Participants took either 300 mg of ashwagandha root extract twice daily (600 mg total) or placebo for 8 weeks. The ashwagandha group showed:
- Statistically significant reduction in body weight compared to placebo
- Statistically significant reduction in BMI compared to placebo
- Significant reduction in serum cortisol levels (the stress hormone)
- Significant reduction in food cravings and improvement in eating behaviors
The researchers concluded that ashwagandha may support body weight management in people experiencing chronic stress — and the mechanism appeared to be through cortisol reduction, which reduced the stress-driven eating and fat storage patterns that lead to weight gain (Choudhary et al., 2017, PubMed).

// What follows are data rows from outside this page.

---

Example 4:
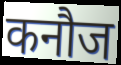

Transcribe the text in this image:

कनौज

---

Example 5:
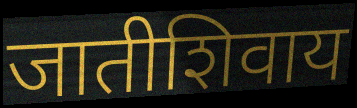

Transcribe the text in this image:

जातीशिवाय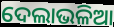
ଦେଲାଭଳିଆ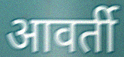
आवर्तीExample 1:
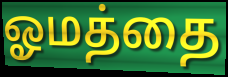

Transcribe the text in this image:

ஓமத்தை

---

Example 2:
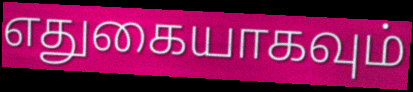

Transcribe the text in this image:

எதுகையாகவும்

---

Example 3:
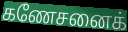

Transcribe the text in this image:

கணேசனைக்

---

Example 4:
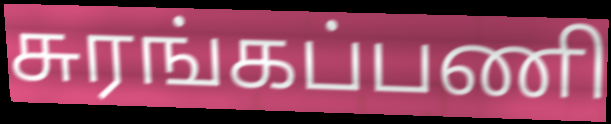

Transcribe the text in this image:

சுரங்கப்பணி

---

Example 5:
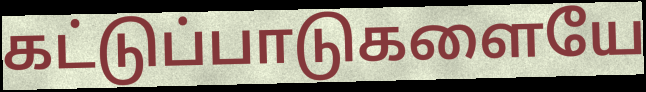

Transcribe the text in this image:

கட்டுப்பாடுகளையே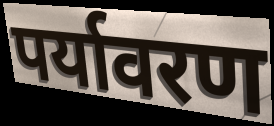
पर्यावरणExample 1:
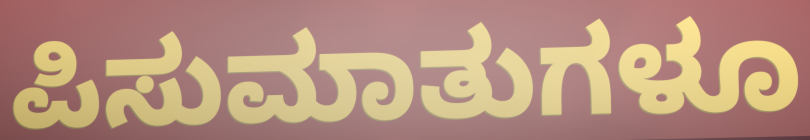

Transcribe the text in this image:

ಪಿಸುಮಾತುಗಳೂ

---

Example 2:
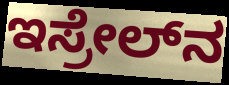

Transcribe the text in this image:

ಇಸ್ರೇಲ್‍ನ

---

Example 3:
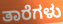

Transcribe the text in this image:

ತಾರೆಗಳು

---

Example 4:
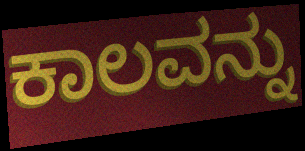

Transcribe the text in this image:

ಕಾಲವನ್ನು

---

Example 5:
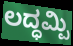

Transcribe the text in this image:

ಲದ್ಧಮ್ಪಿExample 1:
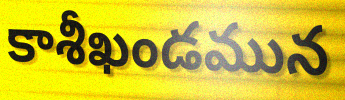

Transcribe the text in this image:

కాశీఖండమున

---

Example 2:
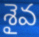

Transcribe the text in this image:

శైవ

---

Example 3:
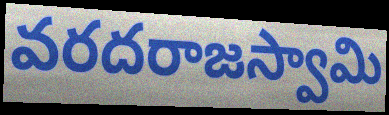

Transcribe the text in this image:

వరదరాజస్వామి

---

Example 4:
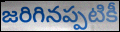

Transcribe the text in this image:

జరిగినప్పటికీ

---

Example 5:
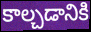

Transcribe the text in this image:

కాల్చడానికి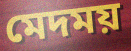
মেদময়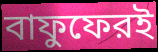
বাফুফেরইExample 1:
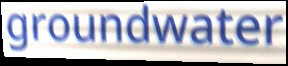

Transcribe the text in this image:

groundwater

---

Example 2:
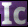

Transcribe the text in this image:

Ic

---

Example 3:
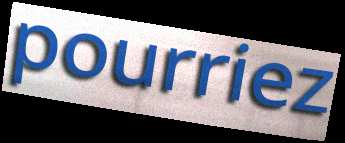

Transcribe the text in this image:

pourriez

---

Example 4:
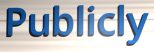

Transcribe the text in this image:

Publicly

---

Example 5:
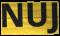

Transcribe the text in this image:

NUJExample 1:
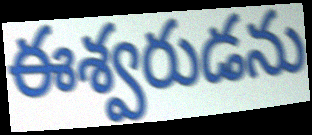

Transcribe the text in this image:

ఈశ్వరుడను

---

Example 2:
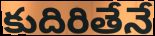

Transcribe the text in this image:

కుదిరితేనే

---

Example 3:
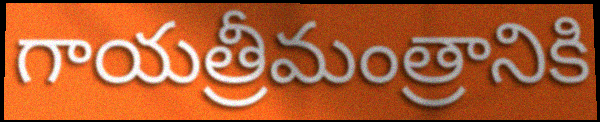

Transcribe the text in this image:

గాయత్రీమంత్రానికి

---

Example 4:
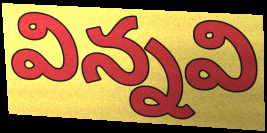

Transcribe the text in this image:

విన్నవి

This isn't saying ashwagandha is a weight loss supplement. It's saying that for people whose weight gain is partly driven by chronic stress and elevated cortisol, ashwagandha may help by addressing the hormonal root cause.
Ashwagandha and muscle mass
A 2015 study published in the Journal of the International Society of Sports Nutrition found that men who took 300 mg of ashwagandha root extract twice daily while performing resistance training for 8 weeks gained significantly more muscle mass and strength than the placebo group (Wankhede et al., 2015, PubMed).

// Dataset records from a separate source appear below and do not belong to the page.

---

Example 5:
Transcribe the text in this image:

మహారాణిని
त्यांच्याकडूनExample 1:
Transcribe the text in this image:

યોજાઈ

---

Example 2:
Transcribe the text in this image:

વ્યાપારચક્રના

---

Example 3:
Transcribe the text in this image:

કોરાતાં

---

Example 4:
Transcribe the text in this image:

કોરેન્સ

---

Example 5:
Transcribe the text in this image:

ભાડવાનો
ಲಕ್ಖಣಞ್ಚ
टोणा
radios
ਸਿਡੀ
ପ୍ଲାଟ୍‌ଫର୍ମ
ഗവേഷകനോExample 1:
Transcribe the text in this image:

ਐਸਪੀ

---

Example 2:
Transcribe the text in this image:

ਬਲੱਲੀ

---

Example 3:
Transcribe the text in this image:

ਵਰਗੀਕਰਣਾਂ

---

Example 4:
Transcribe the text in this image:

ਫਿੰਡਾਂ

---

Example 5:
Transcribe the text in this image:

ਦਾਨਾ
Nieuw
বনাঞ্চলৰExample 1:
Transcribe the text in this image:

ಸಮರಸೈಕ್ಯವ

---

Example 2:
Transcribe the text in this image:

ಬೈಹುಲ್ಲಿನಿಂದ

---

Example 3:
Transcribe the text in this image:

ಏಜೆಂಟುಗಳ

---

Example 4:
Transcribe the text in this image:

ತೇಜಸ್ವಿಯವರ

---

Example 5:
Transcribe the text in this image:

This is where the "ashwagandha causes weight gain" confusion likely originates. If you're strength training and taking ashwagandha, you may see the number on the scale go up — but that's lean muscle mass, not fat. Your body composition is actually improving. Body fat percentage in the ashwagandha group was also reduced compared to placebo.
What WebMD and GoodRx say
WebMD's assessment: weight gain is not a commonly reported side effect of ashwagandha, and the herb has not been specifically studied as a tool for gaining or losing weight — though one study found it may reduce food cravings in chronically stressed adults (WebMD, 2024).

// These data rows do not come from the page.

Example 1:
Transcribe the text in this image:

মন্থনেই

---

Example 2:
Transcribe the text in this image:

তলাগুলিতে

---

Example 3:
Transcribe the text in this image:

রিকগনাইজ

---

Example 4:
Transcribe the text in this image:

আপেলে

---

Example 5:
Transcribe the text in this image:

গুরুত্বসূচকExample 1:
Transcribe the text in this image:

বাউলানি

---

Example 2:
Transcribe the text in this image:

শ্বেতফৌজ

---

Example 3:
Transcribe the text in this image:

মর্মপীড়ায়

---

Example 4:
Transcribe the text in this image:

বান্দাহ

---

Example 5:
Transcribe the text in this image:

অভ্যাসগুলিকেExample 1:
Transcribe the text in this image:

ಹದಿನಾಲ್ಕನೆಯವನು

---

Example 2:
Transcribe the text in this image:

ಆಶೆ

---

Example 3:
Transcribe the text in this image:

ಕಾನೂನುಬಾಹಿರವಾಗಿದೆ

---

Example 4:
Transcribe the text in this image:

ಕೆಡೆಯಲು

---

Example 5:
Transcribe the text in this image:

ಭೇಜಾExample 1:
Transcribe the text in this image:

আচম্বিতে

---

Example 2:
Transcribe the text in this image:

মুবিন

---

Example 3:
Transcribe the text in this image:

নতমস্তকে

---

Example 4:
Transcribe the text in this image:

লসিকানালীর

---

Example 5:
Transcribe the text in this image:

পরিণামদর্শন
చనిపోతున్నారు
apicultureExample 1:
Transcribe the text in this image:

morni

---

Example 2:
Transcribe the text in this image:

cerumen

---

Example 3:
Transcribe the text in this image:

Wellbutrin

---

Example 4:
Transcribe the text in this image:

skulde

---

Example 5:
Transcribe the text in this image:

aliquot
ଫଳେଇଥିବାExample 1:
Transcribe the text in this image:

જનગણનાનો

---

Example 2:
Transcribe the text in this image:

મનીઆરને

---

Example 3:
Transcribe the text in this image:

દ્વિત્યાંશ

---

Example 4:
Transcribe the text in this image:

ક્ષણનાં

GoodRx's clinical review reached a similar conclusion: ashwagandha is unlikely to cause weight gain, and there's some preliminary evidence it could help with weight loss, though the research is limited and indirect (GoodRx, 2025).
Why people think ashwagandha causes weight gain
The confusion comes from a few sources:
1. Cortisol and appetite changes. Ashwagandha lowers cortisol. In some people, chronically elevated cortisol actually suppresses appetite (the "too stressed to eat" pattern). When cortisol normalizes, appetite may return to baseline — which can feel like increased hunger. This isn't ashwagandha causing weight gain; it's your body returning to normal appetite regulation.
2. Thyroid hormone effects. Some studies suggest ashwagandha may mildly increase thyroid hormone levels, particularly T4. Thyroid hormones influence metabolism, and the relationship between thyroid function and weight is complex. In people with subclinical hypothyroidism, a slight thyroid boost could theoretically increase appetite and energy — but neither study proves a direct link to weight gain. If you have thyroid conditions, discuss ashwagandha with your doctor.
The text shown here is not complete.